In vielen arabischen Ländern behalten die Ehegatten ihren Familiennamen bei, wenn sie heiraten, auch die Frauen. In Deutschland übernehmen dagegen die meisten Frauen immer noch den Nachnamen ihres Ehemanns. Ein bemerkenswerter Umstand, besonders wenn man das gängige Bild der Frau im Islam berücksichtigt.

Was bedeutet uns unser Nachname? Was verbinden wir mit ihm? Wie wichtig ist er uns? Gehört er zu unserer Identität? – Der Gesetzgeber beantwortet diese Frage mit Ja. Er schützt ihn, den Nachnamen, nicht nur den des Mannes, sondern seit 1991 auch den der Frau. Nach geltendem Recht ist der Name Ausdruck der Identität und Individualität eines Menschen.

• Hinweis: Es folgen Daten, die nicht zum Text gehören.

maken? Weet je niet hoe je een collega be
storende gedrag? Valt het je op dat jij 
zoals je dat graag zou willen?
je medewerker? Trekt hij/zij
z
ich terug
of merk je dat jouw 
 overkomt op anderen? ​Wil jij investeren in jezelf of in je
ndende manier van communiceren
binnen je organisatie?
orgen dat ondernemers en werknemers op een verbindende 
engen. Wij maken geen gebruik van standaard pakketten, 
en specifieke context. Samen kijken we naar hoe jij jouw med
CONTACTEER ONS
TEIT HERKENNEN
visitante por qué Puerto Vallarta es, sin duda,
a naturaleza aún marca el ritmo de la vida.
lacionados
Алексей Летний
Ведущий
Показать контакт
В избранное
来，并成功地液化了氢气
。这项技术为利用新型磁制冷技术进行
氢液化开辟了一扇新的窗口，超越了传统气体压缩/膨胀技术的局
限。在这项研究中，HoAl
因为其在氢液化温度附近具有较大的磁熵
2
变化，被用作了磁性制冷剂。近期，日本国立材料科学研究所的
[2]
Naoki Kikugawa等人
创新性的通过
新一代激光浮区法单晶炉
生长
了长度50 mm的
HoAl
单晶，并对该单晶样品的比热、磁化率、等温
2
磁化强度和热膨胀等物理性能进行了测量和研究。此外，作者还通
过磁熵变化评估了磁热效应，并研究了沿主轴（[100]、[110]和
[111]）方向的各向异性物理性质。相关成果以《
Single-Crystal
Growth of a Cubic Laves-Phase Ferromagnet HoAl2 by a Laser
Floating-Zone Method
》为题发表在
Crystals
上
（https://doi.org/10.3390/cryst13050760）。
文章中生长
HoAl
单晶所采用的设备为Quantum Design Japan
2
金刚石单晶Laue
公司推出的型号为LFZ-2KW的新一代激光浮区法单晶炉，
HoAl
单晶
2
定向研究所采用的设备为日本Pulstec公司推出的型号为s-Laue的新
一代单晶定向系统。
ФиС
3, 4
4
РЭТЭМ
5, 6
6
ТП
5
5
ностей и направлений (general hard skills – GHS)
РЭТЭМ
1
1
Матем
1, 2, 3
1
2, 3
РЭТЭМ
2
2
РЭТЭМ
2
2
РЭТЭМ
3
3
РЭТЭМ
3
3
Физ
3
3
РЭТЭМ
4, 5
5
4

Wie verhält es sich mit der Identität und Individualität, wenn der eigene Nachname bei der Eheschließung abgelegt wird? Entsteht eine neue Identität? Muss sich das Individuum neu definieren?

Diese und weitere Fragen stellen sich Frauen häufiger als Männer, denn rund 80 Prozent nehmen bei der Eheschließung den Namen des Gatten an, obwohl sie rechtlich gesehen aus o.g. Gründen seit über 20 Jahren die Möglichkeit haben, ihren Namen weiterzuführen. Warum wird diese Möglichkeit verhältnismäßig wenig genutzt? Gerne wird die Familie des zukünftigen Ehemannes bemüht, die sich einen Bruch mit der Tradition nicht vorstellen kann. Frauen selbst betonen, wie selbstverständlich für sie die „traditionelle Namensübernahme“ ist, oder dass sie sich darüber nie Gedanken gemacht haben. Vielleicht brauchen Prozesse dieser Art länger.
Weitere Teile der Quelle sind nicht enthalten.